Malgré la recommandation de l'OMS de tester, dépister et isoler, de nombreux gouvernements africains ont abandonné ces mesures de base – dans la mesure où ils les avaient adoptées – pour contenir la propagation du virus, alors même qu'il commence à décoller dans la population.

De nombreux gouvernements africains ont du mal à garder une trace du coronavirus et sont incapables d'effectuer suffisamment de tests. Les laboratoires sont souvent incapables de traiter rapidement les résultats des tests. Le délai de «rotation» en Afrique du Sud, l'économie africaine la plus avancée, est d'environ 12 jours. Selon The Economist, en juin, «les pays africains avaient testé, en moyenne, moins de 1.700 personnes par million, une fraction du nombre dans les pays riches (l'Amérique en avait fait 26 fois plus par million)».

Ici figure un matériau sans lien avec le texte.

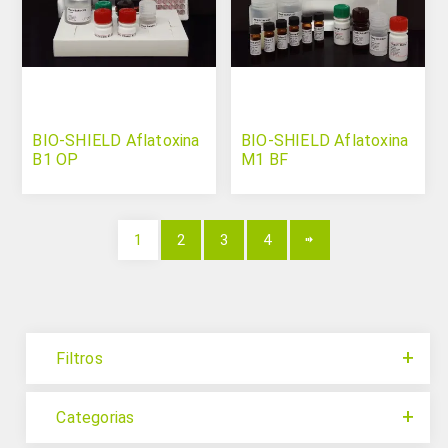
BIO-SHIELD Aflatoxina
BIO-SHIELD Aflatoxina
B1 OP
M1 BF
1
2
3
4
Filtros
Categorias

Alors que l'Afrique du Sud a effectué plus d'un million de tests – bien plus que la plupart des pays africains – c'est bien en deçà de ce qui est requis. The Economist anoté que le Nigeria, avec une capacité d'au moins 10.000 tests par jour, a effectué moins de 900 tests par jour depuis son premier cas fin février.

L'affirmation selon laquelle il n'y a pas assez d'argent pour les soins de santé est un mensonge. À la suite du meurtre de George Floyd par la police aux États-Unis, qui a déclenché des protestations dans de nombreux pays africains, les gouvernements africains continuent de dépenser pour l'armée et la police pour prévenir l'opposition qui se profile dans la classe ouvrière.

Le médecin zimbabwéen Norman Matara a déclaré à Human Rights Watch: «Lorsque vous regardez le budget de la défense, ils achètent du matériel militaire de pointe, donc ce n'est pas une question de pauvreté; il s'agit de l’engagement politique.»

Le gouvernement du président Emmerson Mnangagwa, arrivé au pouvoir au Zimbabwe par un coup d'État militaire en 2017, a acheté l'année dernière 50.000 bombes au mortier et 58.500 grenades. Le Nigéria a récemment acheté pour 152 millions de dollars d'équipements militaires à la Chine, y compris des chars de combat VT-4, des obusiers automoteurs SH-5 et d'autres équipements pour renforcer ses forces terrestres dans la lutte contre les militants de Boko Haram dans le nord-est du pays. Le lieutenant-général Lamidi Adeosun, responsable des politiques et des plans au sein de l'armée nigériane, a déclaré que ce n'était «que la partie émergée de l'iceberg».